For engineers building document parsing systems, this work reveals that 80% of effort should focus on training data quality and diversity rather than model experimentation. In a production pipeline, this means: (1) investing in a data annotation infrastructure and curation workflow rather than chasing larger models or novel architectures; (2) using confidence-based hard sample mining to guide where humans should annotate, reducing wasted annotation effort; (3) expecting that a smaller, well-trained model outperforms a large model trained on messy data—enabling deployment on edge devices or constrained infrastructure. The trade-off is real: systematic data curation requires significant human annotation work upfront (days to weeks per new document class), but the resulting model is robust, smaller, faster, and cheaper to serve at scale. For companies processing millions of documents (invoices, contracts, scientific papers), this approach likely reduces both compute costs and error rates compared to fine-tuning larger models on raw data.

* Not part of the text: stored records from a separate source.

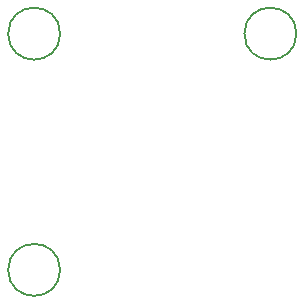
<source format=gbr>
%TF.GenerationSoftware,KiCad,Pcbnew,7.0.5.1-1-g8f565ef7f0-dirty-deb11*%
%TF.CreationDate,2023-07-26T12:03:11+00:00*%
%TF.ProjectId,pedalboard-led-ring,70656461-6c62-46f6-9172-642d6c65642d,1.0.0*%
%TF.SameCoordinates,Original*%
%TF.FileFunction,Other,Comment*%
%FSLAX46Y46*%
G04 Gerber Fmt 4.6, Leading zero omitted, Abs format (unit mm)*
G04 Created by KiCad (PCBNEW 7.0.5.1-1-g8f565ef7f0-dirty-deb11) date 2023-07-26 12:03:11*
%MOMM*%
%LPD*%
G01*
G04 APERTURE LIST*
%ADD10C,0.150000*%
G04 APERTURE END LIST*
D10*
%TO.C,H2*%
X92200000Y-50000000D02*
G75*
G03*
X92200000Y-50000000I-2200000J0D01*
G01*
%TO.C,H1*%
X72200000Y-50000000D02*
G75*
G03*
X72200000Y-50000000I-2200000J0D01*
G01*
%TO.C,H3*%
X72200000Y-70000000D02*
G75*
G03*
X72200000Y-70000000I-2200000J0D01*
G01*
%TD*%
M02*

</source>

Limitations and When Not to Use This

The paper assumes human annotators can define and enforce consistent, high-quality labels—this breaks down in domains with inherent ambiguity (handwritten documents, severely degraded scans, multilingual mixed-language pages). The Diversity-and-Difficulty-Aware Sampling strategy requires a trained baseline model to identify hard samples, creating a chicken-and-egg problem for brand-new document types with no prior model; in such cases, a more naive or architectural approach may be necessary initially. The fixed 1.2B architecture may be a ceiling—it's unclear whether this data-centric approach generalizes to much smaller models (500M parameters) or whether architectural improvements would help when combined with the Data Engine. The paper does not address real-time or online learning scenarios where data distribution shifts rapidly, nor does it discuss how to allocate annotation budget across competing document types in truly multi-domain settings.

Research Context

This work builds on the growing data-centric AI movement (popularized by works on data quality in computer vision and NLP) but applies it rigorously to structured document understanding, a space traditionally dominated by architectural arms races (Vision Transformers, multimodal models, etc.). It advances parsing benchmarks like DocVQA, PubLayNet, and real-world document corpora by showing that state-of-the-art results can be achieved without scale-up in parameters. The paper opens a research direction questioning whether the field's emphasis on model scaling and architectural novelty is misplaced—echoing critiques in other areas that suggest scaling laws plateau when training data is not optimized. Future work likely includes: understanding how to automatically generate synthetic hard samples, applying meta-learning to predict which annotation strategies generalize best, and extending the Data Engine to multimodal inputs (scanned documents + metadata) and real-time feedback loops.